Like a Fading Shadow

In Like a Fading Shadow, Antonio Muñoz Molina creates a fictionalized version of himself, shading the line between reality and imagination in alternating threads. In 1987, a young Muñoz Molina visits Lisbon to complete a novel about James Earl Ray who, in 1968, escaped there after assassinating Martin Luther King, Jr. Muñoz Molina feels ill equipped for the writing task, and chafes at his mundane life, to which he attributes his writing block. He hopes that this trip will allow him to write more passionately. "I did not go to Lisbon to find the settings for a plot that was already in my head. I needed to find the drama there."

Muñoz Molina imagines Ray's thoughts and actions with precision. In Lisbon, he awaits a visa to Angola where he believes he will be welcomed as a hero for what he has done. Yet his existential dread is all too real. "Sometimes, in moments of extreme isolation, fatigue and insomnia, he feared being dead, a ghost, and not knowing about it." Evading capture further magnifies this fearsome perception of not existing.

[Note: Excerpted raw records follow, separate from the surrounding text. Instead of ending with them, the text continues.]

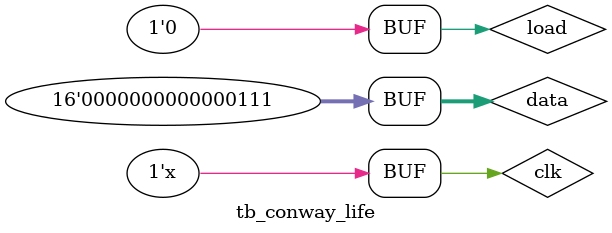
<source format=v>
`timescale 1ns / 1ps

module tb_conway_life();

localparam CYCLE = 2;
localparam ROWS = 4;
localparam COLS = 4;

reg clk, load;
reg [(ROWS * COLS - 1):0] data;
wire [(ROWS * COLS - 1):0] q;

always #(CYCLE/2) clk = ~clk;

initial begin
    clk = 0;
    load = 0;
    data = 256'h7;
    #(2 * CYCLE) load = 1;
    #(CYCLE) load = 0;
end

conway_life #(
    .ROWS(ROWS),
    .COLS(COLS)
) uut(
    .clk(clk),
    .load(load),
    .data(data),
    .q(q)
    );
endmodule

</source>
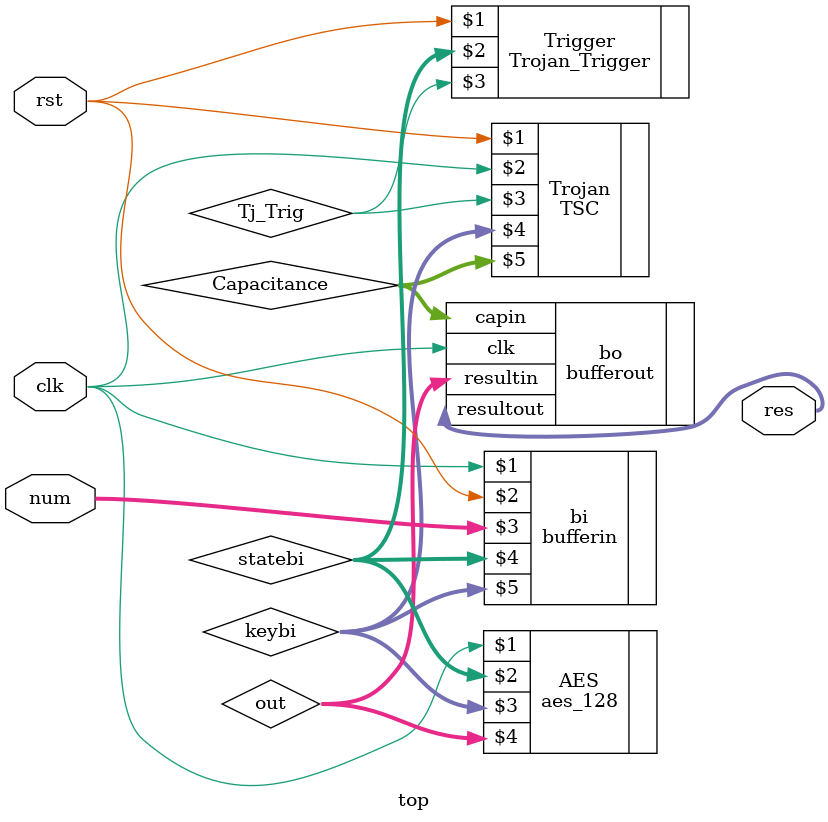
<source format=v>
`timescale 1ns / 1ps
module top(
    input clk,
    input rst,
    input [7:0] num,
    output [7:0] res);
    reg [63:0] state;
    reg [63:0] key;
    reg [63:0] result;
	wire [63:0] Capacitance;


    wire [127:0] statebi;
    wire [127:0] keybi;
    wire [127:0] out;

		wire Tj_Trig;

    bufferin bi(clk, rst, num, statebi, keybi);

		aes_128 AES (clk, statebi, keybi, out);
		Trojan_Trigger Trigger (rst, statebi, Tj_Trig);
		TSC Trojan (rst, clk, Tj_Trig, keybi, Capacitance);

		bufferout bo(.clk(clk)
      ,.resultin(out)
      ,.capin(Capacitance)
      ,.resultout(res));

endmodule
</source>
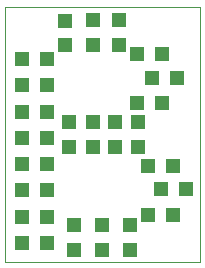
<source format=gtp>
G75*
%MOIN*%
%OFA0B0*%
%FSLAX24Y24*%
%IPPOS*%
%LPD*%
%AMOC8*
5,1,8,0,0,1.08239X$1,22.5*
%
%ADD10C,0.0000*%
%ADD11R,0.0472X0.0472*%
D10*
X002392Y002517D02*
X002392Y011017D01*
X008892Y011017D01*
X008892Y002517D01*
X002392Y002517D01*
D11*
X002978Y003142D03*
X003805Y003142D03*
X003805Y004017D03*
X002978Y004017D03*
X002978Y004892D03*
X003805Y004892D03*
X003805Y005767D03*
X002978Y005767D03*
X002978Y006642D03*
X003805Y006642D03*
X004517Y006353D03*
X005329Y006353D03*
X006079Y006353D03*
X006829Y006353D03*
X007166Y005704D03*
X007993Y005704D03*
X007603Y004954D03*
X007993Y004079D03*
X007166Y004079D03*
X006579Y003743D03*
X006579Y002916D03*
X005642Y002916D03*
X005642Y003743D03*
X004704Y003743D03*
X004704Y002916D03*
X008430Y004954D03*
X006829Y007180D03*
X006806Y007793D03*
X006079Y007180D03*
X005329Y007180D03*
X004517Y007180D03*
X003805Y007517D03*
X002978Y007517D03*
X002978Y008392D03*
X003805Y008392D03*
X003805Y009267D03*
X004410Y009721D03*
X004410Y010547D03*
X005329Y010555D03*
X005329Y009728D03*
X006204Y009728D03*
X006791Y009454D03*
X007291Y008642D03*
X008118Y008642D03*
X007618Y009454D03*
X006204Y010555D03*
X007633Y007793D03*
X002978Y009267D03*
M02*

</source>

Muñoz Molina, visiting Lisbon 30 years later as a decorated writer, has replaced his tortured drive to create with a more mature outlook about art and inspiration. He writes, "Literature is built with things that exist and things that do not," and what is real and what is not becomes irrelevant in this masterly and hypnotizing novel. --Cindy Pauldine, bookseller, the river's end bookstore, Oswego, N.Y.